Editor’s Note: Check out the previous installments in Chris’s series exploring Disney history: “10 Disney Cartoons from the 1930s that Reflect the Can-Do Spirit That Survived the Great Depression,” “10 Ways World War II Affected Disney’s Filmmaking,” “10 Examples Of How Disney’s Productions Reflected The Changing America Of The 1950s,” “Walt Disney’s 7 Most Radical Ideas From His Last Decade on Earth,” “Disney’s Wilderness Years, Part 1: How The Studio Reflected The Chaos Of The 1970s” and “Disney’s Wilderness Years, Part 2: How The Studio Navigated The Hit-Or-Miss 1980s.”

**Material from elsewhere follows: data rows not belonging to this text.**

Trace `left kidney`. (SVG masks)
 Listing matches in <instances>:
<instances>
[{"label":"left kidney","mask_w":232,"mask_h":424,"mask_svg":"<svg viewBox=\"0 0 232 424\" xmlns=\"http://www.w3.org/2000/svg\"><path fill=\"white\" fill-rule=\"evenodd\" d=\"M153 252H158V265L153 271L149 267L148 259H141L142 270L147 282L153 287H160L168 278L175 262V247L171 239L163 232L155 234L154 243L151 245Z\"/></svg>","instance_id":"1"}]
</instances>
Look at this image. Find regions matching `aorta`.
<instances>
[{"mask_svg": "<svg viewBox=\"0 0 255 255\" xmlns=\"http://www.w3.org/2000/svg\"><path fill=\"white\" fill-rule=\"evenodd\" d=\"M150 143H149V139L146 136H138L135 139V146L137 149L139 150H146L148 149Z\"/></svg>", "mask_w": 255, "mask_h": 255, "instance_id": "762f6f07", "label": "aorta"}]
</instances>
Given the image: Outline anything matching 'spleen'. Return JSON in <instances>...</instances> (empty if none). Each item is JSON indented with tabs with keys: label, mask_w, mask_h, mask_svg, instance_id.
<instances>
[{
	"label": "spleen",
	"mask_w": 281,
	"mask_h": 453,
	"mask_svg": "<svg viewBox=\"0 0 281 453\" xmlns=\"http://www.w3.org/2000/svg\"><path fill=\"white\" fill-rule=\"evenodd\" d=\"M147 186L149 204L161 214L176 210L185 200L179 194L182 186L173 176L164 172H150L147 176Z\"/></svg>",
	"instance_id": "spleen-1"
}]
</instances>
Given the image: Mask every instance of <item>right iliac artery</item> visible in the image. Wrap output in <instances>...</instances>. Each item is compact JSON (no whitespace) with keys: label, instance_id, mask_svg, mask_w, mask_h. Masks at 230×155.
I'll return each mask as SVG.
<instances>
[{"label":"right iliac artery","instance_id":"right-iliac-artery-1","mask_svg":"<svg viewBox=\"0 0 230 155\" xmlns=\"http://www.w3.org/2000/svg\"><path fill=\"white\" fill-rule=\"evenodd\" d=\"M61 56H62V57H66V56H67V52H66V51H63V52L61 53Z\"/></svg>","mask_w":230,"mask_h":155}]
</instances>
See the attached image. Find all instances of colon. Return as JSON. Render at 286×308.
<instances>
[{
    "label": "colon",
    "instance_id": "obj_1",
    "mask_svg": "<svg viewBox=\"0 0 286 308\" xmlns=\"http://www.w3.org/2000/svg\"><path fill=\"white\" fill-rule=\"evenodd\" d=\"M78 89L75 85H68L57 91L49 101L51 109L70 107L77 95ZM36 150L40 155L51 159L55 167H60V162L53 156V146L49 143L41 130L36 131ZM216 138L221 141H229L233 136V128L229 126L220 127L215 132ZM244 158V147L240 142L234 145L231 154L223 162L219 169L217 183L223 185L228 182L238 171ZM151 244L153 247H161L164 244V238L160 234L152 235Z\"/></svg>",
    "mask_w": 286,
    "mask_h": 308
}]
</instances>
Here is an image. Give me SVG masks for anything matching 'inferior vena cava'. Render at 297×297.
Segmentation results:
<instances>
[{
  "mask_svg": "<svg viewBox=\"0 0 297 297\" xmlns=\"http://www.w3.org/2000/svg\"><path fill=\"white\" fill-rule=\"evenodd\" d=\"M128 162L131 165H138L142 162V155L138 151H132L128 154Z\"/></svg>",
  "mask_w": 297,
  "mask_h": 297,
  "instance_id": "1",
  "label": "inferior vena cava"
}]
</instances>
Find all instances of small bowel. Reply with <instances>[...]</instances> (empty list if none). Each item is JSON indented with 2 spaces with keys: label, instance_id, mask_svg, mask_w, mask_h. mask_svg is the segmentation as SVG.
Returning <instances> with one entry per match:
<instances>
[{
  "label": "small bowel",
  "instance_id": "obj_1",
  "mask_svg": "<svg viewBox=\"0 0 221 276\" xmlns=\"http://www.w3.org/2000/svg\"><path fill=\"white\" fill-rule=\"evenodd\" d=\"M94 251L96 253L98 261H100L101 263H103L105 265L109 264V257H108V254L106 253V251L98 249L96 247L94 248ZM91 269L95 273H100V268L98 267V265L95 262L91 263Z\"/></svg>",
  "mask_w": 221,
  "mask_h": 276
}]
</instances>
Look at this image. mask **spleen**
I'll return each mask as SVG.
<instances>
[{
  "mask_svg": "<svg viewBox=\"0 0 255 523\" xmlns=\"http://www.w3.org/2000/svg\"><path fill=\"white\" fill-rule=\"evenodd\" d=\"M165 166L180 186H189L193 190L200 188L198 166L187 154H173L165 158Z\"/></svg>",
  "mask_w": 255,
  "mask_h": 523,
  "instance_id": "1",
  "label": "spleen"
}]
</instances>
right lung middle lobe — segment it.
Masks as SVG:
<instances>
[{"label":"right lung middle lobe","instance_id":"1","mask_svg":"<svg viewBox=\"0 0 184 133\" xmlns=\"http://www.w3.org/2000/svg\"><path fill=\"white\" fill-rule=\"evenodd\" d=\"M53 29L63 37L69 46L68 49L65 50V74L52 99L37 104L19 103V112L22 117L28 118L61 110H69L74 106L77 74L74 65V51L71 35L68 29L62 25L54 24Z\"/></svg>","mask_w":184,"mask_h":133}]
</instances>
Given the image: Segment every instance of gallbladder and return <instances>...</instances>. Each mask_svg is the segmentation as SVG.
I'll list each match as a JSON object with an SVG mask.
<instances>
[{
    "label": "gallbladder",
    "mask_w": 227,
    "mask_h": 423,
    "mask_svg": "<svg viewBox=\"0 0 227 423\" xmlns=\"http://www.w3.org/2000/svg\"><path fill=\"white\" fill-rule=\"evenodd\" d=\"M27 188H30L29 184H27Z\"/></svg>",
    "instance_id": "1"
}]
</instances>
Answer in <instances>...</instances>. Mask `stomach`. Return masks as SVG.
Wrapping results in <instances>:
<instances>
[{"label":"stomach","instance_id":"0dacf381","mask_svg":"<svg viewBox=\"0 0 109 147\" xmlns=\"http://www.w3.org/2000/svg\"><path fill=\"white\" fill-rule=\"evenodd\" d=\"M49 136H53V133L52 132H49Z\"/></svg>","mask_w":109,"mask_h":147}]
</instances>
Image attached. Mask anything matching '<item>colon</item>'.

A few years after Walt Disney’s death, the studio he founded entered a creative drought of nearly 15 years. The projects Walt had his hands on had dried up, and the most creative minds in the company were working directly on the theme parks. Ron Miller, Walt’s son-in-law, oversaw the company during most of this era, and, though the studio managed to produce some underrated cartoons and live-action films during this time period, nothing matched the artistry and innovation of the years when Walt was still alive.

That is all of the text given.